The crisis also has a positive side: the fact that purchasing agrochemical packages is really difficult has generated great interest in agroecological practices, and Pueblo a Pueblo has made headway with its workshops teaching such methods.
Then, there are ancestral practices such as the conuco, which saved many lives in rural areas.
Carmen Marquina: They [the U.S.] attacked where it hurts most: limiting the country’s capacity to produce its own food. You might say: campesinos in Carache have their own land and they plow the fields with horses or oxen, so the fact that Venezuela can’t sell oil shouldn’t affect them. However, that’s not true! Campesino production doesn’t happen in a bubble. We are here in El Potrero, a small community kilometers away from Carache. If there is no fuel, we can’t take our produce to town or go to the doctor.
But then, there is also the problem of dollarization, which hits small producers like a meteor. Production costs skyrocketed. We grow onions here, and our output dropped to about half of what it was. Since the war began, we have had many losses.

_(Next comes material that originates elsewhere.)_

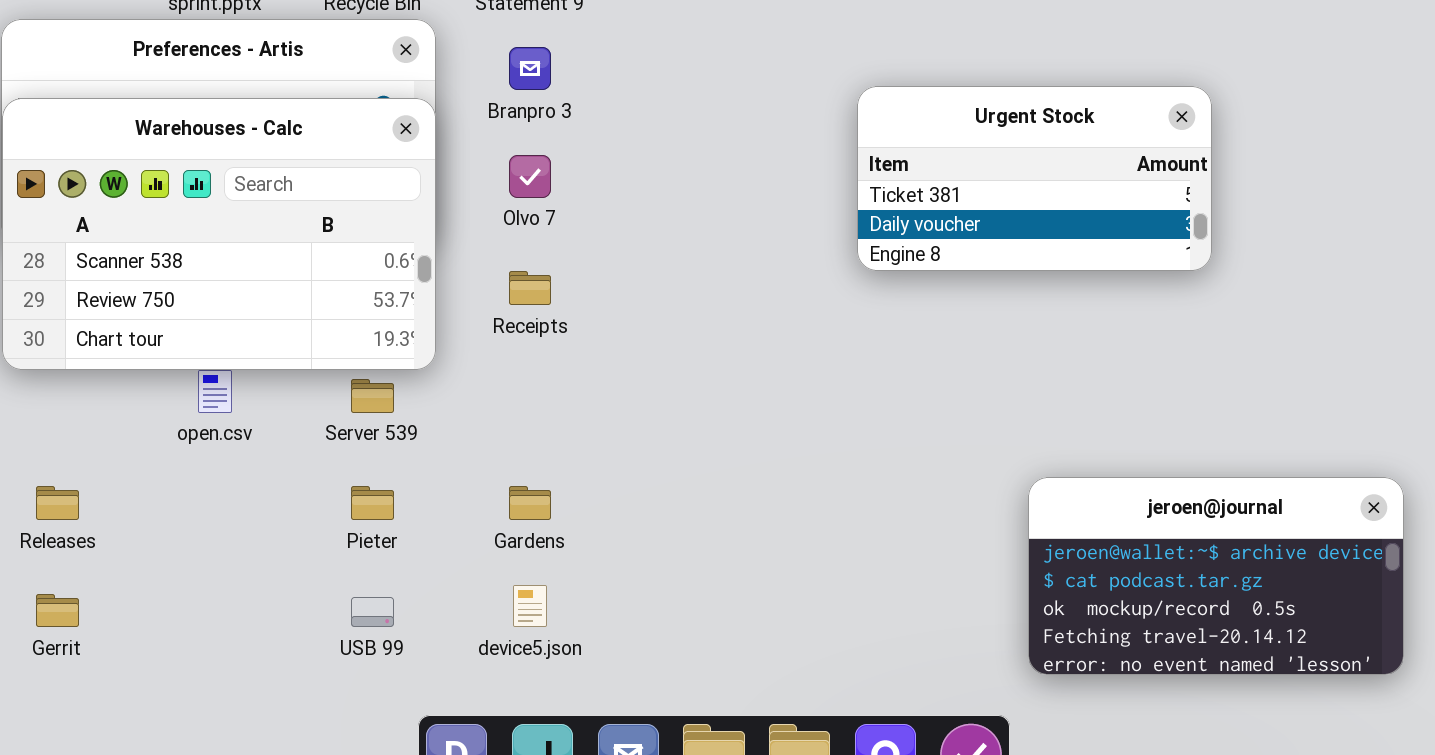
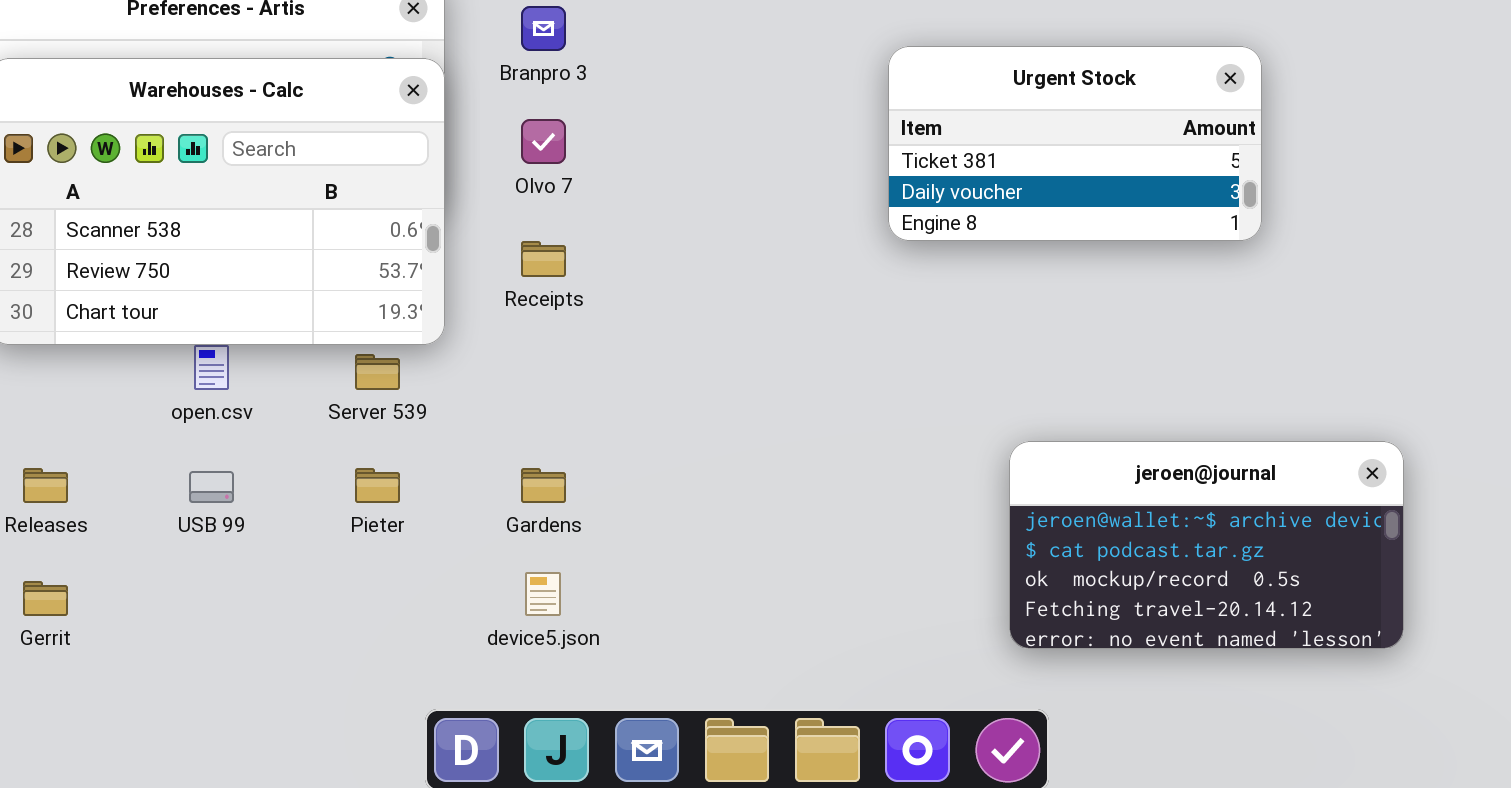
jeroen@journal: [1028,477,1404,675] -> [1009,441,1404,649], moved
USB 99: [351,597,394,627] -> [189,471,234,503], moved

Then there are the social aspects of the crisis. We keep the school open through sheer willpower: the communal council helps the teacher. This is very important because teachers’ wages are not living wages. There is also a problem with keeping the kids schooled through high school. The high school is far away and, at a time when fuel is unavailable, youths end up dropping out.
Nadia Linares: When people ask us about the impact of the blockade, we often talk about the dollarization of inputs and about gas prices, which have risen sometimes to two and three dollars per liter [the official price is 50 cents]. All that made production drop drastically, but we seldom talk about other aspects of life.
The blockade has caused many kids to drop out of school, because getting to the educational centers is harder and many teaching posts are vacant. Access to healthcare and medical treatment is also very difficult because of high costs. Things as common as giving birth become an ordeal with the hospital being kilometers away. Recently, for example, a compañera who had begun labor had to go to the hospital on a motorcycle.
For these reasons, many have left Carache. They migrate to Colombia or to other countries where they think their conditions will improve. Of course, it’s understandable, but we are staying here. Cahingó [in the Carache municipality] is a beautiful valley, and this is where we want to raise our children.
Ronald Moreno: People live humbly but with dignity here. While the life of the campesino is not easy, it’s worth the hardship. In fact, my story goes against the grain, but it’s not the only one.
I was living in Barquisimeto [a city four hours away from Carache], and I decided to retrace my steps back here to farm with my parents a few years ago. At the end of the day, we may not eat as much meat as we would like to, but we aren’t going to die of starvation if we live here in the campo.